After creating a user and group file containing details of which users are in which groups, you can restrict access by these groups. For example, to restrict access to an area to only people in the group staff, you could use:

  AuthName "restricted stuff"
 AuthType Basic
 AuthDBMUserFile /usr/local/etc/httpd/users
 AuthDBMGroupFile /usr/local/etc/httpd/users

 require group staff

Custom Management of DBM Files

The supplied dbmmanage script to manage DBM files is adequate for basic editing, but cannot handle advanced use, such as managing group information. It is also command line driven, while a Web interface might be a better choice in many situations. To do either of these things you will have to write programs to manage DBM files yourself. Using perl this is not too difficult.

As a simple example, say you have an existing .htpasswd file and you want to convert it to a DBM file, putting all the users in a specific group. We will introduce the concepts here, and there is a link below to the completed program for you to download. It will be written in Perl which is quick to write and easy to customise, although the principles of DBM use are the same whatever language is used.

The basic way to look in a DBM file is given here. DBM files are opened in Perl as 'hashed arrays'. The "key" is the user name, and the value is the encrypted password and optionally group information. A simple script to lookup all the keys and values in a DBM is:

  dbmopen(%DBM, "/usr/local/etc/httpd", 0644) ||
                        die "Cannot open file: $!\n";
 while (($key, $value) = each %DBM) {
   print "key=$key, value=$value\n";
 }
 dbmclose(%DBM);

Note that if the given DBM file does not exist, it will be created. This script will work with both perl 4 and perl 5 (although Perl 5 users might prefer to use the new tie facility instead of dbmopen). To lookup a known key you would use:

  $key = "martin";

 dbmopen(%DBM, "/usr/local/etc/httpd", 0644) ||
                                       die "Cannot open file: $!\n";
 $value = $DBM{$key};
 if (!defined($value)) {
   print "$key not stored\n";
 } else {
   print "key=$key, value=$value\n";
 }
 dbmclose(%DBM);

Now we can write a script to convert a htpasswd file into a DBM database, optionally putting each user into one or more groups. The script is htpasswd2dbm.pl , and is used like this:

  cd /usr/local/etc/httpd
 htpasswd2dbm.pl -htpasswd users usersdbm

The -htpasswd option specifies the htpasswd file to be read, the the final argument is the DBM file to create (or add to). To set a group, use the -group argument. For example, to put all the users from this file into the groups admin and staff, use

  htpasswd2dbm.pl -htpasswd users -group admin,staff usersdbm

The program will add users to an existing DBM database, so it can be used to merge multiple htpasswd files. If you give users from different files different groups, you will be able to set up access restrictions on a group-by-group basis, and manage all your users in one database. Note that if there is already a user with the same username in the DBM file it will be overwritten by the new information.

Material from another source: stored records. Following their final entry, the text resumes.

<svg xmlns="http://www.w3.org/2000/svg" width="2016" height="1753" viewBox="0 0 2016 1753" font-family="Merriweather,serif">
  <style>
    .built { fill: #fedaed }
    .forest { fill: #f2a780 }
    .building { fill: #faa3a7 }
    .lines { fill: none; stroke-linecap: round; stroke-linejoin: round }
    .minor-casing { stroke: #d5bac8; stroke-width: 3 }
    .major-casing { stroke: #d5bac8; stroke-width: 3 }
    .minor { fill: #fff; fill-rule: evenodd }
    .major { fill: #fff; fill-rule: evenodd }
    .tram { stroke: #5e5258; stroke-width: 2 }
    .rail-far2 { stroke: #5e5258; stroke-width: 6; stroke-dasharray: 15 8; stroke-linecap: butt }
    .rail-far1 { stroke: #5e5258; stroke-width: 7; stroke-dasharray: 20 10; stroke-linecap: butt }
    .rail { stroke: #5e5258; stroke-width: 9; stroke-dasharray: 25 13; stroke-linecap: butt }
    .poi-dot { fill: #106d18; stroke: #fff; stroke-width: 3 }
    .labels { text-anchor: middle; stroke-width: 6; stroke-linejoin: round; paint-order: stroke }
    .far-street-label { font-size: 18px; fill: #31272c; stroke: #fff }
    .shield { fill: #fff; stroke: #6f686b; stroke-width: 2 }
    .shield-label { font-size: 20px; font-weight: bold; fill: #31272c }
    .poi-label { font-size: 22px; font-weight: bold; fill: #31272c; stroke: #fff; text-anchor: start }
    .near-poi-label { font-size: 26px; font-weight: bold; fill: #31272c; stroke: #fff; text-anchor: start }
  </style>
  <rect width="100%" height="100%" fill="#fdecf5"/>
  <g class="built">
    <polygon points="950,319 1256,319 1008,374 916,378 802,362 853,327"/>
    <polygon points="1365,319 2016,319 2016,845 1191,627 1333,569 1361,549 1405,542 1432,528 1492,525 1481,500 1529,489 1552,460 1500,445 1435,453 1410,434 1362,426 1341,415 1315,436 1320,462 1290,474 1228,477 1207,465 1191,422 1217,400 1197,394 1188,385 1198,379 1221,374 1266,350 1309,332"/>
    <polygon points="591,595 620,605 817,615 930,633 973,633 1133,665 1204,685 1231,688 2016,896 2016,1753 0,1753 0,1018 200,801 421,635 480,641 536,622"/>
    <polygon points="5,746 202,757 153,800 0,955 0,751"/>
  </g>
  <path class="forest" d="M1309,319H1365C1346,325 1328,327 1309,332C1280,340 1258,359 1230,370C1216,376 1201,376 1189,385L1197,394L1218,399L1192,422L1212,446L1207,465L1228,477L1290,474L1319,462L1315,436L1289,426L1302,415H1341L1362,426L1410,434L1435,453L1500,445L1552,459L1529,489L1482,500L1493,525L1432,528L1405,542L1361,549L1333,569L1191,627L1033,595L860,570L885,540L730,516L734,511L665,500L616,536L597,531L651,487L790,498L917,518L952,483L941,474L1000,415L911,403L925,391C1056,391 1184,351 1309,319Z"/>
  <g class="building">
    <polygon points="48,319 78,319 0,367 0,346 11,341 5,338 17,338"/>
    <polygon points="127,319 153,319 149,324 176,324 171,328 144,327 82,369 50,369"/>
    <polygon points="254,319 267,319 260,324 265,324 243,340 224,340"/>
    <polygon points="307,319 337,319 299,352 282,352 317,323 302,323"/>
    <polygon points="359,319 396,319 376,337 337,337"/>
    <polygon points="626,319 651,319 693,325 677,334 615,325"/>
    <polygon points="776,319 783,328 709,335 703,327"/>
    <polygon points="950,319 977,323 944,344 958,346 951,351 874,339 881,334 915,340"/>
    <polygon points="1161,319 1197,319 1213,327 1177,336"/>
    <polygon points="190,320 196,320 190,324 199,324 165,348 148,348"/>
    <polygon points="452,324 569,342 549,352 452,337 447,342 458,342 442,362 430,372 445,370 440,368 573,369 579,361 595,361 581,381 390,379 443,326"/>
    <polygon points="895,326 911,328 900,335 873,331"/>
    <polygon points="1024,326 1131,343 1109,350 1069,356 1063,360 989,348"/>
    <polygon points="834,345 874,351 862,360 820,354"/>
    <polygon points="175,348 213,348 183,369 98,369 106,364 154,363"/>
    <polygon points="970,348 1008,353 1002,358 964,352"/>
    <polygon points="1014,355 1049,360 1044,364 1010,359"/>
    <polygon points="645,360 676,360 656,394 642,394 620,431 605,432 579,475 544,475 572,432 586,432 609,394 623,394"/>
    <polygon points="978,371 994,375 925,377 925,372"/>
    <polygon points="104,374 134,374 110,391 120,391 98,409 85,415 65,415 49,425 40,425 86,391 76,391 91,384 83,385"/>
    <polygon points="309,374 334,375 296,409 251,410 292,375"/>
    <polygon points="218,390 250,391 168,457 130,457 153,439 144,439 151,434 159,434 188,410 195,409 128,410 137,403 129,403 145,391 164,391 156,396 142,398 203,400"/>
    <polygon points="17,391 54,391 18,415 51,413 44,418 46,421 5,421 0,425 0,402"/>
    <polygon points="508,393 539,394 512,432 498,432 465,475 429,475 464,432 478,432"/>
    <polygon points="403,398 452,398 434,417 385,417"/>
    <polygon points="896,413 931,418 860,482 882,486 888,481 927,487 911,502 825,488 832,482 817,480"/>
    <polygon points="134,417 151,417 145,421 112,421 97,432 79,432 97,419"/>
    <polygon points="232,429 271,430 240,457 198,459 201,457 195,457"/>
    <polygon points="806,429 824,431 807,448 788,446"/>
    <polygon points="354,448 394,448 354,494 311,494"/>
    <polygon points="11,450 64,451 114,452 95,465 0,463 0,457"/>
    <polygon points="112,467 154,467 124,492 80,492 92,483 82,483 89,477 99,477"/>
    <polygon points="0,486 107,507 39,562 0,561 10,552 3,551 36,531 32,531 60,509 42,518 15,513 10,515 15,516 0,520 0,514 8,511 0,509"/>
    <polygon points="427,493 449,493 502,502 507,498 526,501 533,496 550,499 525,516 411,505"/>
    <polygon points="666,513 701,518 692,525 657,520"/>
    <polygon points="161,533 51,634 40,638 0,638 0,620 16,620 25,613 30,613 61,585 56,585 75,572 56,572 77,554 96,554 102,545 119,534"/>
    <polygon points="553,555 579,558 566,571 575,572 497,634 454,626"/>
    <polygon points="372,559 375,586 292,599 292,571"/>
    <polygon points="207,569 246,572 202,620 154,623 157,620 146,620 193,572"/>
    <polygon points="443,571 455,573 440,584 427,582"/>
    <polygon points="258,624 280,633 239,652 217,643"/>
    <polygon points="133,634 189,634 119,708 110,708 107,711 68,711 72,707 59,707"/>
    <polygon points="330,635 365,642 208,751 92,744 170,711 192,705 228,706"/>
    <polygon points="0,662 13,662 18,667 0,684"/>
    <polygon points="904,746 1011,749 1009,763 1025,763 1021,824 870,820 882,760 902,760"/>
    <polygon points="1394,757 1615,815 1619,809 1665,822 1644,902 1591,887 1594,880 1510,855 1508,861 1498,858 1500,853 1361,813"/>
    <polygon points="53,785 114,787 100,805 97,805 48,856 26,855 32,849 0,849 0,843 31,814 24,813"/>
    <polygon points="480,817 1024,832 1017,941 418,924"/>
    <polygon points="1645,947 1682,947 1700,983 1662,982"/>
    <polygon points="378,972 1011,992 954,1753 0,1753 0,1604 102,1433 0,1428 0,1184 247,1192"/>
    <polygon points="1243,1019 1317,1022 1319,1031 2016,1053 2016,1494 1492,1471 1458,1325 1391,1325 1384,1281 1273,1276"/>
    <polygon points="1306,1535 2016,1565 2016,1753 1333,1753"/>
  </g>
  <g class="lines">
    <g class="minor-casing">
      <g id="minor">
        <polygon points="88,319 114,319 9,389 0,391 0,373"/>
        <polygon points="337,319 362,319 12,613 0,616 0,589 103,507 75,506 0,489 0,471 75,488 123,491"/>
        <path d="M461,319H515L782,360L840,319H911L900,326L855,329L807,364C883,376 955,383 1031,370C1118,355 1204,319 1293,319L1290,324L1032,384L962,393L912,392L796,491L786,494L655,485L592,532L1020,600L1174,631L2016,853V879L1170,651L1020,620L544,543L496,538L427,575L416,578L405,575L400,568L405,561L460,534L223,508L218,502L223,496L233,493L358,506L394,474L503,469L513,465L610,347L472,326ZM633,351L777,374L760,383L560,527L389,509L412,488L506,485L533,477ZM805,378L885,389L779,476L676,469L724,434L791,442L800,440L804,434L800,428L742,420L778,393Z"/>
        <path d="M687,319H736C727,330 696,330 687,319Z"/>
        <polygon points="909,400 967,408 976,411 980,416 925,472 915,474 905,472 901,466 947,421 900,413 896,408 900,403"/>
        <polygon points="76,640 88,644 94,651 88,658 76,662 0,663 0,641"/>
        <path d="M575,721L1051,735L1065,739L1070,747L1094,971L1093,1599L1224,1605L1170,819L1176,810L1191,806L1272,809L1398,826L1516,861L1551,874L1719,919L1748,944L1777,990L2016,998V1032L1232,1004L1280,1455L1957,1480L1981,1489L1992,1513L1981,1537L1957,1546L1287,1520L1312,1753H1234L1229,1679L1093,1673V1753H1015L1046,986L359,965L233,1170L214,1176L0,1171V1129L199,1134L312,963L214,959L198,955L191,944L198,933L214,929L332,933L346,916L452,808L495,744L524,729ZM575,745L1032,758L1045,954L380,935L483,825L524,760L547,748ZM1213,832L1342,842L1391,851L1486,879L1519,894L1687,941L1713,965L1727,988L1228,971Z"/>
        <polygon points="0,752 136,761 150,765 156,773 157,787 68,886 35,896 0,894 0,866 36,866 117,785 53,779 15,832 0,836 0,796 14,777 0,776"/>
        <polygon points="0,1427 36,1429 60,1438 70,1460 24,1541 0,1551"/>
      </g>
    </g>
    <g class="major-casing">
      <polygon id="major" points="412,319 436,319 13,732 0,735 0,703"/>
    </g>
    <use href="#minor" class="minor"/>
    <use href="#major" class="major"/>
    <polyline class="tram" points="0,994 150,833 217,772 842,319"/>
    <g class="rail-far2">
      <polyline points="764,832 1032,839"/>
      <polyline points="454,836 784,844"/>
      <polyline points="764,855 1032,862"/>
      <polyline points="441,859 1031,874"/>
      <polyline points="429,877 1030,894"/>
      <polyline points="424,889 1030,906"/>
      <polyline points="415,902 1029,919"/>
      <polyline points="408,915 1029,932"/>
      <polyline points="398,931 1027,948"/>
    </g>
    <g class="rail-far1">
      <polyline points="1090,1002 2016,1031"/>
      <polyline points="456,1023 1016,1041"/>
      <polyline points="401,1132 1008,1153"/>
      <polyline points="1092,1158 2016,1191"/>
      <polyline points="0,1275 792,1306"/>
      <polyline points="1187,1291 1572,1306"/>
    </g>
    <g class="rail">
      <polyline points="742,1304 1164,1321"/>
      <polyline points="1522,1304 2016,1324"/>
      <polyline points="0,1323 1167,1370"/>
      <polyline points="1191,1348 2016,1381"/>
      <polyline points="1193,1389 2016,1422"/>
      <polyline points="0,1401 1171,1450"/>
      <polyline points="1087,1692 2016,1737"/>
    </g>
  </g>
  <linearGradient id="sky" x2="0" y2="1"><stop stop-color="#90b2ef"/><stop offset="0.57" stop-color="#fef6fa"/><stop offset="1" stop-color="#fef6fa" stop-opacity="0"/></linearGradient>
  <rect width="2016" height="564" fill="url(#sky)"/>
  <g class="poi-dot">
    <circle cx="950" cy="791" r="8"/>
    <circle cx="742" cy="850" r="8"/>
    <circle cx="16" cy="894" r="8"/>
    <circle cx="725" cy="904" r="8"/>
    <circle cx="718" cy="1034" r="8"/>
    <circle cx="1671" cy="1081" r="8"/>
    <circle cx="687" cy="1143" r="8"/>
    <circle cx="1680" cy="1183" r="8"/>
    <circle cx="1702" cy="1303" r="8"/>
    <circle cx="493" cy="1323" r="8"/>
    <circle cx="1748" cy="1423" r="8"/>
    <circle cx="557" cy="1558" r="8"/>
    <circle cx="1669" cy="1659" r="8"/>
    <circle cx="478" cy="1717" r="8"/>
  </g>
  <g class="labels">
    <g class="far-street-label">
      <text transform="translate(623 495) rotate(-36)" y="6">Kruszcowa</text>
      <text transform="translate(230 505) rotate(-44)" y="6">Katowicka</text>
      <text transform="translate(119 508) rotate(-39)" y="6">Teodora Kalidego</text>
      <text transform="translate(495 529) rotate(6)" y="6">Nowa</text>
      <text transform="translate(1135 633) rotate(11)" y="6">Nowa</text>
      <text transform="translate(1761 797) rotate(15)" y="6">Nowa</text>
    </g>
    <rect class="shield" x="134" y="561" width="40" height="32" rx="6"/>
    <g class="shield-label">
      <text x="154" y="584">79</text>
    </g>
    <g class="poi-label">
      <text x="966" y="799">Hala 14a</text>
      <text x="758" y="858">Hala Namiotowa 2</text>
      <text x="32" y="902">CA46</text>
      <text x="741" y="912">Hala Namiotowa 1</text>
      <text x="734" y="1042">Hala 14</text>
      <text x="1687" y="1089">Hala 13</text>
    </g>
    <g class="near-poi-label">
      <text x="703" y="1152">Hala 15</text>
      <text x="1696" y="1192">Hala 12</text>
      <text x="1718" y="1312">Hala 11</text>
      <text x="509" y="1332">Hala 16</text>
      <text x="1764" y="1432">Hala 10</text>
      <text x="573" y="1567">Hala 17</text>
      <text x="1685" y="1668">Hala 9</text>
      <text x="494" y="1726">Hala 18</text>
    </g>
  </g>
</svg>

Group information stored in a DBM file as part of the value. If no group information is stored, the key associated with a username just consists of the encrypted password. To store group information, the encrypted password is followed by a colon, then a list of groups that the user is in, each separated by a comma. So a typical key might look like this:

  E7yT67YGht65:admin,staff

A program written in perl can easily extract the group information, for example:

  $value = $DBM{$key};
 ($enc, $groupfield) = split(/:/, $value);
 @groups = split(/,/, $groupfield);

It is also possible to store additional information in the DBM file, by following the groups list with a colon. Apache will ignore any data after a colon following the groups list, so it could be used, for example, to store the real name and contact details for the user, and an expiry date. This could be stored in the DBM like this:

  $DBM{$key} = join(":", $enc, join(",", @groups),
                          $realname, $company, $emailaddr,
                          $expdate);

Keeping all the user information together in a database like this, which Apache can also use for user authentication, can make administering a site with many users simpler.